In fact it is possible to have a high degree of certainty that data has not changed. A digital signature provides mechanism to determine if information has changed. Once a document is signed then changing the document will invalidate the signature. It's also very difficult for anyone but the signing party to forge a signature. More difficult, in fact, than forging a handwritten signature.
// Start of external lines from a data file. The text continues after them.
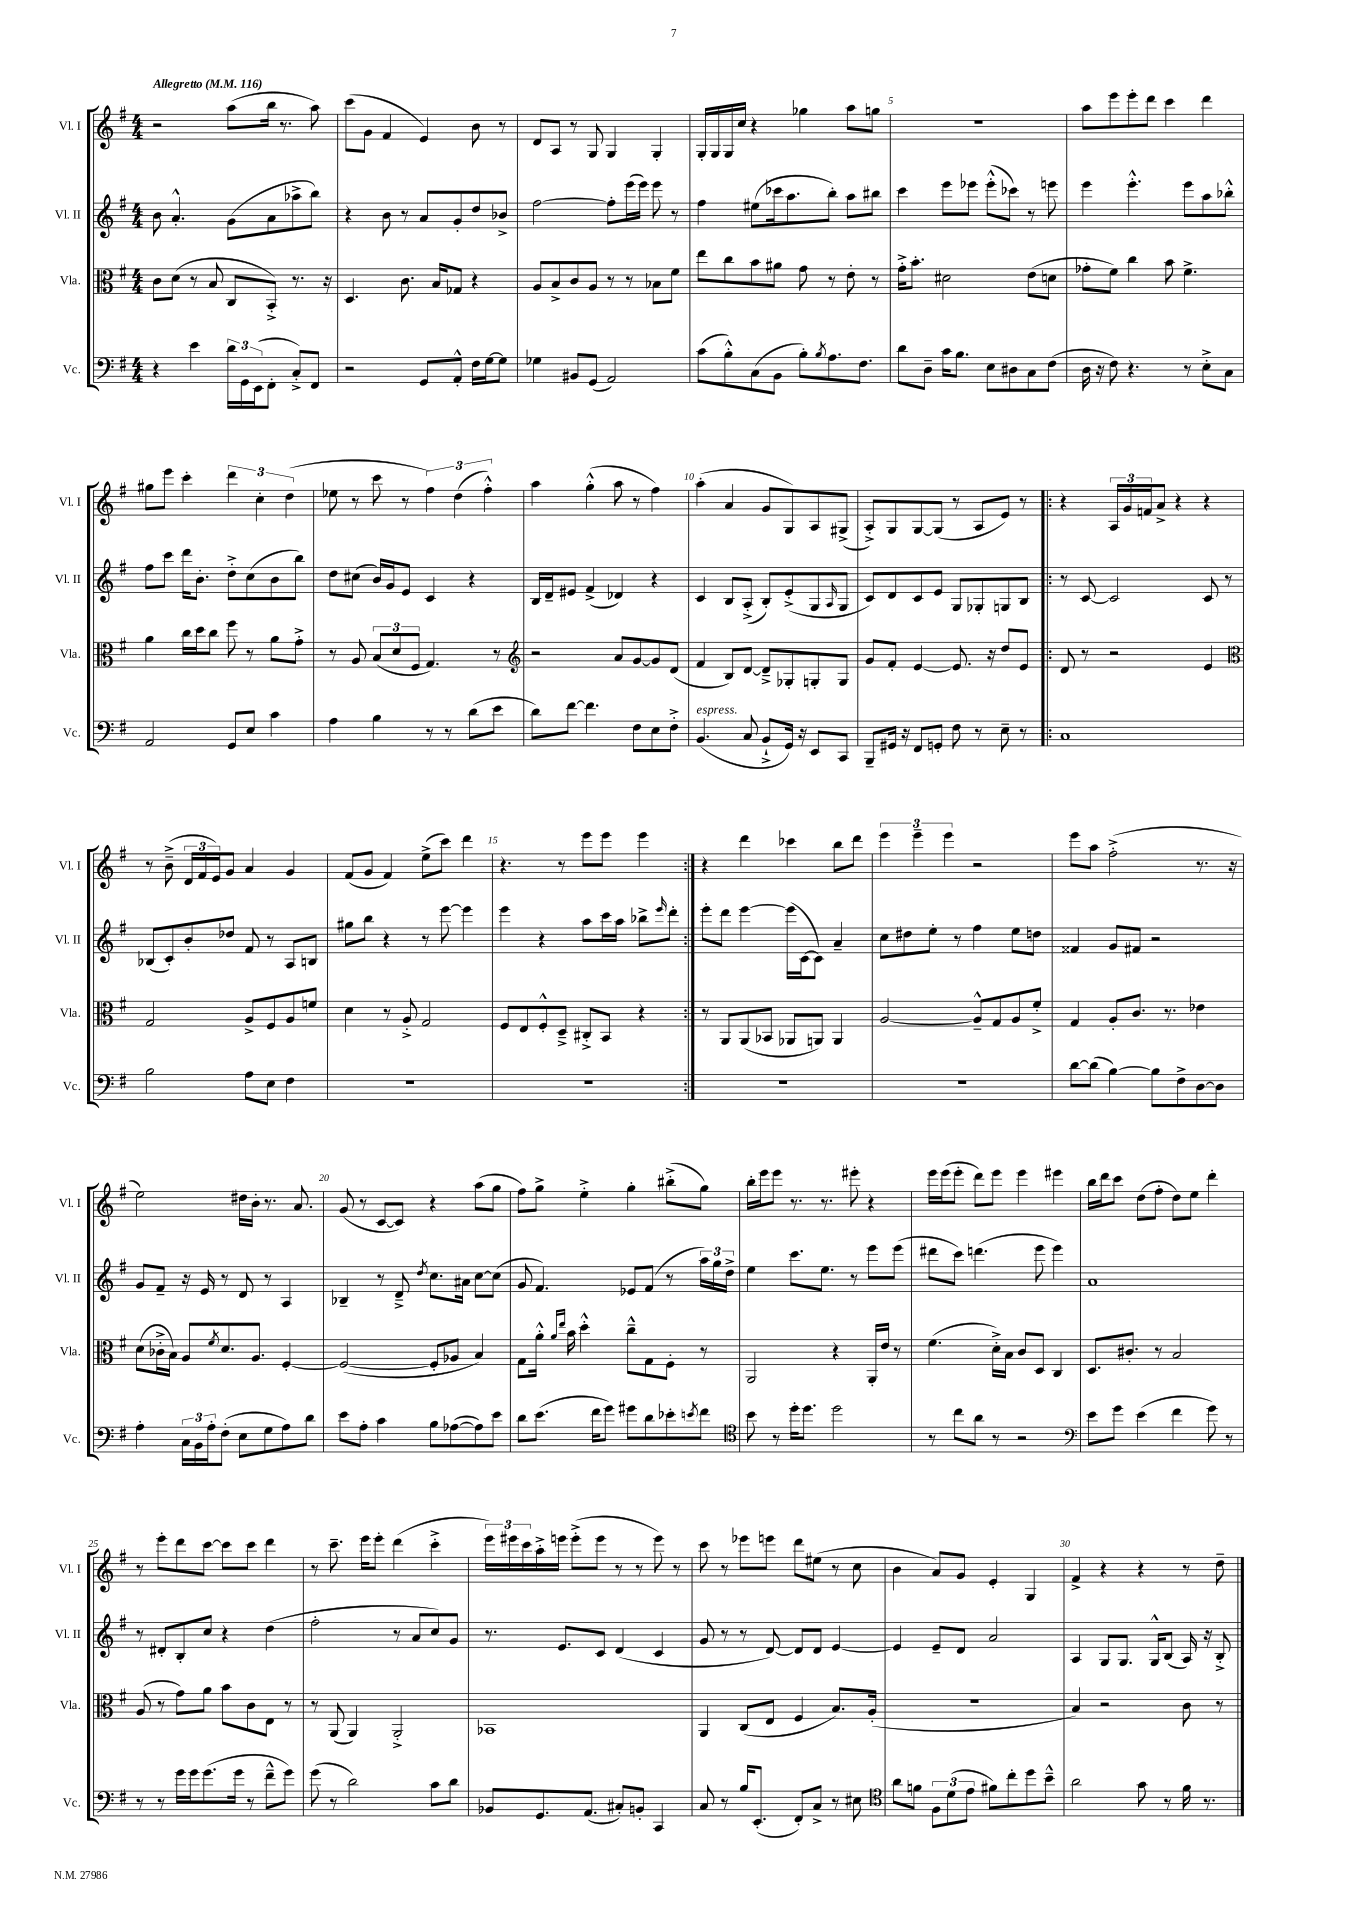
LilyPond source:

<<
\new StaffGroup <<
\new Staff = "s0" \with { instrumentName = "Vl. I" shortInstrumentName = "Vl. I" } {
    \clef treble \key g \major \numericTimeSignature \time 4/4 \tempo "Allegretto" 4 = 116
    r2 a''8( b''16 r8. a''8) |
    c'''8( g'8 fis'4 e'4) b'8 r8 |
    d'8 a8 r8 g8 g4 g4-. |
    g16-. g16 g16 c''16 r4 ges''4 a''8 g''8 |
    R1 |
    a''8 e'''8 e'''8-. d'''8 c'''4 d'''4 |
    gis''8 e'''8 c'''4-. \tuplet 3/2 { d'''4 c''4-. d''4( } |
    ees''8 r8 c'''8 r8 \tuplet 3/2 { fis''4) d''4( fis''4-.-^) } |
    a''4 g''4-.-^( a''8 r8 fis''4) |
    a''4-.( a'4 g'8 g8) a8 gis8->( |
    a8-.->) g8 g8~ g8( r8 a8 e'8) r8 |
    \repeat volta 2 { r4 \tuplet 3/2 { a16 g'16 f'16 } a'8-> r4 r4 |
    r8 b'8--->( \tuplet 3/2 { d'16 fis'16 e'16) } g'8 a'4 g'4 |
    fis'8( g'8 fis'4) e''8->( c'''8) d'''4 |
    r4. r8 e'''8 e'''8 e'''4 | }
    r4 d'''4 ces'''4 b''8 d'''8 |
    \tuplet 3/2 { e'''4 e'''4-- e'''4 } r2 |
    e'''8 a''8 fis''2-.->( r8. r16 |
    e''2) dis''16 b'16-. r8. a'8. |
    g'8( r8 c'8~ c'8) r4 a''8( g''8 |
    fis''8) g''8-> e''4-.-> g''4-. bis''8-.->( g''8) |
    b''16-. e'''16 e'''8 r8. r8. eis'''8-. r4 |
    e'''16 e'''16( e'''8-. d'''8) e'''8 e'''4 eis'''4 |
    b''16 d'''16 c'''8 d''8( fis''8-. d''8) e''8 d'''4-. |
    r8 e'''8-. d'''8 c'''8~ c'''8 c'''8 d'''4 |
    r8 c'''8.-- e'''16 e'''8-. d'''4( c'''4-.-> |
    \tuplet 3/2 { e'''16) eis'''16 c'''16 } a''16-.-> e'''16 e'''8-.->( e'''8 r8 r8 e'''8) r8 |
    c'''8 r8 ees'''8 e'''8 d'''8 eis''8( r8 c''8 |
    b'4 a'8) g'8 e'4-. g4 |
    fis'4-> r4 r4 r8 d''8-- \bar "|." |
}
\new Staff = "s1" \with { instrumentName = "Vl. II" shortInstrumentName = "Vl. II" } {
    \clef treble \key g \major \numericTimeSignature \time 4/4
    b'8 a'4.-.-^ g'8( a'8 aes''8-> b''8) |
    r4 b'8 r8 a'8 g'8-. d''8 bes'8-> |
    fis''2~ fis''8-. e'''16( e'''16) e'''8 r8 |
    fis''4 eis''8( ces'''16 a''8. b''8-.) a''8 bis''8 |
    c'''4 e'''8 ees'''8 ees'''8-.-^( ces'''8) r8 e'''8 |
    e'''4 e'''4.-.-^ e'''8 a''8 bes''8-.-^ |
    fis''8 c'''8 d'''16 b'8.-. d''8-.-> c''8( b'8 b''8) |
    d''8 cis''8( b'16) g'16 e'8 c'4 r4 |
    b16 d'16-- eis'8 fis'4->( des'4) r4 |
    c'4 b8 a8-.->( b8-.) e'8-.->( g8 \grace { a16 } g8 |
    c'8) d'8 c'8 e'8 g8 ges8-. g8 b8 |
    \repeat volta 2 { r8 c'8~ c'2 c'8 r8 |
    bes8( c'8-.) b'8-. des''8 fis'8 r8 a8 b8 |
    gis''8 b''8 r4 r8 e'''8~ e'''4 |
    e'''4 r4 a''8 c'''16 a''16 bes''8-> \grace { e'''16 } d'''8-. | }
    e'''8-. d'''8 e'''4~ e'''16( c'16~ c'8) a'4-- |
    c''8 dis''8 e''8-. r8 fis''4 e''8 d''8 |
    fisis'4 g'8 fis'8 r2 |
    g'8 fis'8-- r16 e'16 r8 d'8 r8 a4 |
    bes4-- r8 d'8---> \acciaccatura { d''8 } c''8. ais'16 c''8~ c''8( |
    g'8 fis'4.) ees'8 fis'8( r8 \tuplet 3/2 { a''16) g''16 d''16-> } |
    e''4 c'''8. e''8. r8 e'''8 e'''8( |
    dis'''8 c'''8) d'''4.( e'''8 e'''4) |
    a'1 |
    r8 dis'8-. b8-. c''8 r4 d''4( |
    fis''2-. r8 a'8 c''8) g'8 |
    r8. e'8. c'8 d'4( c'4 |
    g'8 r8 r8 d'8~) d'8 d'8 e'4~ |
    e'4 e'8-- d'8 a'2 |
    a4 g8 g8. g16-^ b8( a16) r16 b8-.-> \bar "|." |
}
\new Staff = "s2" \with { instrumentName = "Vla." shortInstrumentName = "Vla." } {
    \clef alto \key g \major \numericTimeSignature \time 4/4
    c'8 d'8( r8 b8 c8 b,8-.->) r8. r16 |
    d4. c'8. b16 ges8 r4 |
    a8 b8-> c'8 a8 r8 r8 bes8 fis'8 |
    e''8 c''8 b'8 ais'8 g'8 r8 e'8-. r8 |
    g'16-.-> b'8.-. dis'2 e'8( d'8 |
    ges'8-. fis'8) c''4 b'8 fis'4.-> |
    a'4 c''16 d''16 c''8 fis''8 r8 a'8 g'8-.-> |
    r8 a8 \tuplet 3/2 { b8( d'8 fis8 } g4.) r8 |
    \clef treble r2 a'8 g'8~ g'8 d'8( |
    fis'4 b8) d'8~ d'8---> ges8-. g8-. g8 |
    g'8 fis'8-. e'4~ e'8. r16 d''8 e'8 |
    \repeat volta 2 { d'8 r8 r2 e'4 |
    \clef alto g2 a8-> fis8 a8 f'8 |
    d'4 r8 a8-.-> g2 |
    fis8 e8 fis8-.-^ d8---> cis8-.-> b,8 r4 | }
    r8 a,8 a,8( bes,8 aes,8 a,8) a,4 |
    a2~ a8---^ g8 a8 fis'8-.-> |
    g4 a8-. c'8. r8. ees'4 |
    d'8( ces'16-.-> b16) a8 \acciaccatura { fis'8 } d'8. a8. fis4~-. |
    fis2~( fis8-. aes8 b4) |
    g8 a'16-.-^ \grace { a'16 e''16 } b'16 d''4-.-^ c''8---^ g8 fis8-. r8 |
    a,2 r4 a,16-. e'16 r8 |
    fis'4.( d'16-.->) b16 c'8 d8 c4 |
    d8. cis'8.-. r8 b2 |
    a8( r8 g'8) a'8 b'8 c'8 e8 r8 |
    r8 a,8( a,4) a,2-.-> |
    bes,1 |
    a,4 c8( e8 fis4 b8.) a16-.( |
    R1 |
    b4) r2 c'8 r8 \bar "|." |
}
\new Staff = "s3" \with { instrumentName = "Vc." shortInstrumentName = "Vc." } {
    \clef bass \key g \major \numericTimeSignature \time 4/4
    r4 e'4 \tuplet 3/2 { d'16 g,16 e,16( } fis,8-. c8-.->) fis,8 |
    r2 g,8 a,8-.-^ fis16 g16~ g8 |
    ges4 bis,8 g,8( a,2) |
    c'8( b8-.-^) c8( b,8 b8-.) \acciaccatura { b8 } a8. fis8. |
    d'8 d8-- c'16 b8. e8 dis8 c8 fis8( |
    d16 r16 fis8) r4. r8 e8-.-> c8 |
    a,2 g,8 e8 c'4 |
    a4 b4 r8 r8 d'8( e'8 |
    d'8) fis'8~ fis'4. fis8 e8 fis8-.-> |
    b,4.^\markup { \italic "espress." }( c8 b,8-!-> g,16) r16 e,8 c,8 |
    b,,8-- gis,16 r16 fis,8 g,8-. fis8 r8 e8-- r8 |
    \repeat volta 2 { c1 |
    b2 a8 e8 fis4 |
    R1 |
    R1 | }
    R1 |
    R1 |
    d'8~ d'8( b4~) b8 fis8-> d8~ d8 |
    a4-. \tuplet 3/2 { c16 b,16 a16-. } fis8-.( e8 g8 a8) d'8 |
    e'8 a8-. c'4 b8 aes8~( aes8) e'8 |
    d'8 e'8.( fis'16 g'8) gis'8 d'8 ees'8-. \acciaccatura { e'8 } fis'8 |
    \clef tenor b'8 r8 d''16-. d''8. d''2 |
    r8 c''8 a'8 r8 r2 |
    \clef bass e'8 g'8 e'4( fis'4 g'8) r8 |
    r8 r8 g'16 g'16 g'8.( g'16 r8 fis'8---^ g'8) |
    g'8( r8 d'2) c'8 d'8 |
    bes,8 g,8. a,8.( cis8-.) b,8-. c,4 |
    c8 r8 b16 e,8.-.( fis,8-.) c8-> r8 eis8 |
    \clef tenor a'8 f'8 \tuplet 3/2 { fis8 d'8( e'8 } fis'8) c''8-. d''8 b'8---^ |
    a'2 g'8 r8 fis'16 r8. \bar "|." |
}
>>
>>
\layout { \context { \Score \override BarNumber.break-visibility = ##(#f #t #t) barNumberVisibility = #(every-nth-bar-number-visible 5) } }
There are other ways of preserving the integrity of data. The paper of Satoshi Nakamoto is perhaps one of the best digitally preserved documents. Blockchair provides a whole page that monitors this paper as hosted on several sites. They advertise the hash of the file and periodically check that it hasn't changed. There is also a copy included on the bitcoin blockchain. Embedding the document in the chain ensures the data haven't changed however it could be the case that a false copy was buried long ago. Digital signatures provide the advantage that the signer can first do their diligence and be reasonably certain that they're singing the correct copy.

As I have high certainty that I am hosting the original version of Satoshi Nakamoto's paper, I have signed this document.

Use Linux to Check the Signature

If you don't have a linux computer you should get one. Most linux installs come with Gnu Privacy Guard gpg which is software that implements the PGP (Pretty Good Privacy) protocol. To check the signature we will need three files. You can right click the links to download them.

Darren's Public Key (darren_tapp_public_key.pub)

The File We Want to Check (bitcoin.pdf)

The Signature (bitcoin.sig)

Download all three files and put them in the same directory. I made a fresh directory so that it's less cluttered. The command ls lists all the files

That's good, all three files are there. Now I import Darren's public key.

gpg-import-bitcoin-sig.sh (Source)

$gpg --import darren_tapp_public_key.pub

When you start typing the file name, most likely, you can press tab to auto-complete.

/images/gpg--import-check-bitcoin-sig.png

The picture above is the response to this command. I used a fresh gpg install and there was a warning about it being a fresh run. This warning is not serious. It's only important if we were expecting gpg to manage our trust. Finally, we can verify the signature.

gpg-verify-bitcoin-sig.sh (Source)

$gpg --verify bitcoin.sig bitcoin.pdf

Use the --verify flag and type the file with the signature and the file that we want to verify.

/images/signature-on-bitcoin-is-good.png

In this example we have verified a detached signature. That's when the signature is separate from the file. It's also possible to have a signature as part of the file or message.

Again the display shows a warning. If we informed gpg that we trusted my key that warning will go away.